As for the name, “we wanted something that paid homage and tribute to our Indian culture,” Sumit says. “A lot of people already know it, and not just Indian people. And our family is a very entrepreneurial family, so it played off of that, too.” They hired a designer in India who produced the striking blue and yellow label that might be one of their best selling tools, blending traditional and modern notes.
You can find Rupee at 70 locations across Massachusetts, in restaurants and bars including Fuller’s BU Pub and Shanti in Dorchester, plus Passage to India and Desi Dhaba in Cambridge. Among local retail stores selling it are Fenway Beer Shop, Wild Duck locations in the North End, Mass Ave, and Chinatown, and Get-N-Go Boston.
As for the division of labor, Vanit focuses on marketing and sales while Sumit works more on the back end, with logistics and finance. “Obviously, as a member of the founding team you have to chime in wherever needed,” Vanit says.
It’s not lost on the Sharmas that they are in a very white industry. “Often when we are having business discussions, we are some of the only two folks of color in those discussions,” Vanit says. “It’s a nuance. I see it day in and day out. It’s not necessarily something that gets to us. But in terms of talking about it more openly, I am a huge proponent of [diversity and inclusion] and bringing in more people [of color]. Being of Indian origin and looking different and not coming from a brewing background, it definitely is something that comes up.”
The brothers have day jobs as well—Sumit in real estate and development, Vanit in technology sales—but they have high hopes of expanding Rupee’s reach, especially along the routes of the Indian diaspora, which they know well.
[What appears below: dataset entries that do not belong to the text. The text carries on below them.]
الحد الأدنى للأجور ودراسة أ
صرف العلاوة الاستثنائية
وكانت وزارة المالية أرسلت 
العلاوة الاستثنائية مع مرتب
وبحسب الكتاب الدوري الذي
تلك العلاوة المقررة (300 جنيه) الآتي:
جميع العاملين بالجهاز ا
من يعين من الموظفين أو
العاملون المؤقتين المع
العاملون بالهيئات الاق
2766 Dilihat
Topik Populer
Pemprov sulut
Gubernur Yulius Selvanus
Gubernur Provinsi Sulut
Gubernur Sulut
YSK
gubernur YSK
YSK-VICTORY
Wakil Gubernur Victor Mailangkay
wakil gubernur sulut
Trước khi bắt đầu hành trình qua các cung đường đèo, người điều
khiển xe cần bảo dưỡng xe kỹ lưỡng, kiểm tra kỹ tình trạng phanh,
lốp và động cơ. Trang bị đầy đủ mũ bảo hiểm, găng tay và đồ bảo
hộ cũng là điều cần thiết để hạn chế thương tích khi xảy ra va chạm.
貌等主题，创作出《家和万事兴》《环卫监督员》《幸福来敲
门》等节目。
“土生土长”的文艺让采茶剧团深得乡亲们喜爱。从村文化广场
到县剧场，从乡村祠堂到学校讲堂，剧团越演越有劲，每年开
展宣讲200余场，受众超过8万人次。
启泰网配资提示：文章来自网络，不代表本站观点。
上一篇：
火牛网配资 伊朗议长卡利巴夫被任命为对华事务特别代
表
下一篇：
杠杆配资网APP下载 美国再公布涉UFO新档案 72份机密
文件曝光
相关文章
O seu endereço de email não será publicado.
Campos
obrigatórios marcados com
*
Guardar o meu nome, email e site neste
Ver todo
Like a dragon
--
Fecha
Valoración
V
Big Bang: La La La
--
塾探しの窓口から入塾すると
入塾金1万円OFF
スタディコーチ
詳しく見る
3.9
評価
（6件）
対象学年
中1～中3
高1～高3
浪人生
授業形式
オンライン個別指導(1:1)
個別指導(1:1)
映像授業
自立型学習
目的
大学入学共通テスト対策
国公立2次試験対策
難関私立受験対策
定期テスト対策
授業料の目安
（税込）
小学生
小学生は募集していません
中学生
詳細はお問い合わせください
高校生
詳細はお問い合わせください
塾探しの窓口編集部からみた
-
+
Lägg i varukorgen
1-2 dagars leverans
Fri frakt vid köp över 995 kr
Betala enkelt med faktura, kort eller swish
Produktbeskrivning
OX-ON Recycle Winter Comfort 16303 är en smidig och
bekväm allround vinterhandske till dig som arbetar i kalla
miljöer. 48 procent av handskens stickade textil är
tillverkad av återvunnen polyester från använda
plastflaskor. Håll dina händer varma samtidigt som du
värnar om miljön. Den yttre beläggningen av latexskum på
Their father was born in India, but their mother was born in Kenya, and the family lived in Germany and London, where Vanit and their third brother, Vikash (a physical therapist in New York), were born, before coming to the United States.
“Originally we made this beer to solve the problem we were having in the restaurant,” Sumit says. “But it turned out to be bigger than that. There’s demand coming to us every day, on email and social media, from people in England, Australia, Canada, Trinidad, and Thailand. But we are trying to go state-by-state in America first.”